The Interstate Natural Gas Association of America (INGAA) filed comments in response to the Federal Energy Regulatory Commission’s (FERC or Commission) February 13 technical conference on information sharing and communications between the natural gas and electric power industries and the April 25 technical conference on natural gas and electric scheduling in this docket. INGAA member companies actively participated at both conferences and appreciate the Commission’s continued interest in discussing gas-electric coordination issues with all stakeholders. INGAA is committed to working with FERC, our customers, the Independent System Operators (ISOs), Regional Transmission Organizations (RTOs) and other stakeholders to develop solutions to the challenges identified through this process.
In response to discussions at these conferences, and as the pipeline industry’s thinking about these issues has developed, INGAA’s comments signaled the pipeline industry’s willingness to consider the following positions to support the reliability of the bulk power system:
(1) modifying the Timely nomination cycle;
(2) adding an additional standardized intraday nomination cycle; and
(3) changing the start of the Gas Day.
INGAA stated that the benefits, however, of any proposal will be realized fully only if the ISOs/RTOs that administer organized wholesale electric power markets review their timelines and similarly adjust their relevant schedules to make dispatch decisions prior to the pipelines’ standardized nomination cycles.
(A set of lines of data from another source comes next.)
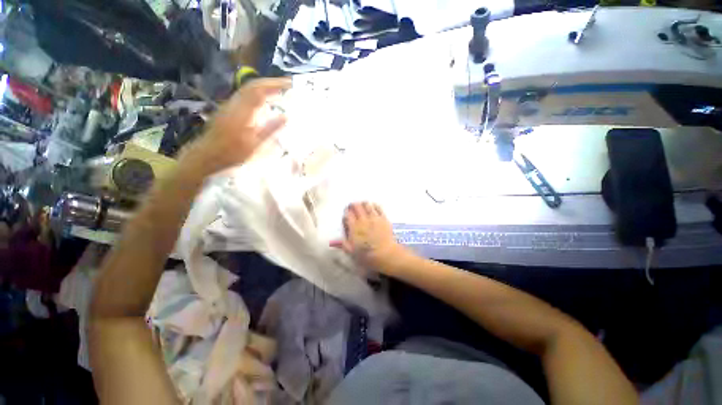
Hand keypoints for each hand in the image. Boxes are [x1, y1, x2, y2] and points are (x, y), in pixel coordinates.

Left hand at [182, 78, 290, 174]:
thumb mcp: (255, 145)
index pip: (259, 90)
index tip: (291, 84)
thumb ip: (270, 130)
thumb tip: (286, 116)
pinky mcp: (228, 110)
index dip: (275, 84)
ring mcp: (230, 106)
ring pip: (248, 90)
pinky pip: (245, 97)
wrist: (206, 156)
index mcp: (242, 112)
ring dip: (265, 87)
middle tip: (288, 85)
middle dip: (271, 83)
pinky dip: (258, 95)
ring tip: (280, 91)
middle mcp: (235, 104)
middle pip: (253, 86)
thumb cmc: (232, 154)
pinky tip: (265, 102)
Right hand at [331, 202, 407, 270]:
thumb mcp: (352, 252)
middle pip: (356, 206)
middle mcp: (363, 220)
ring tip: (362, 206)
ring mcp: (374, 218)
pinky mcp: (383, 218)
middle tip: (352, 207)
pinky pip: (378, 207)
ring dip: (363, 204)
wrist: (386, 254)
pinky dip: (374, 205)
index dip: (346, 212)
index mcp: (354, 228)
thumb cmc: (367, 256)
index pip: (348, 214)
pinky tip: (373, 206)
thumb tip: (333, 241)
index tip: (346, 214)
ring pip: (367, 205)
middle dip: (353, 205)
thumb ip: (343, 244)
In addition, with respect to communication between electric grid operators and pipelines, INGAA reiterated its and others’ requests that FERC clarify what non-public information pipelines should and can share with electric grid operators (both ISOs/RTOs and electric utilities in bilateral electric markets) without violating the undue discrimination provisions of section 4(b) of the Natural Gas Act.
While INGAA member companies are open to considering changes to gas scheduling and communication protocols, INGAA cautioned that such short-term changes will not solve fundamental electric reliability issues. The ISOs/RTOs, in conjunction with FERC, must begin addressing necessary long-term changes to the restructured wholesale electric power market rules to ensure that generators can secure, and be compensated for, adequate supply and transportation, regardless of fuel choice, needed to ensure the reliability of the bulk power system.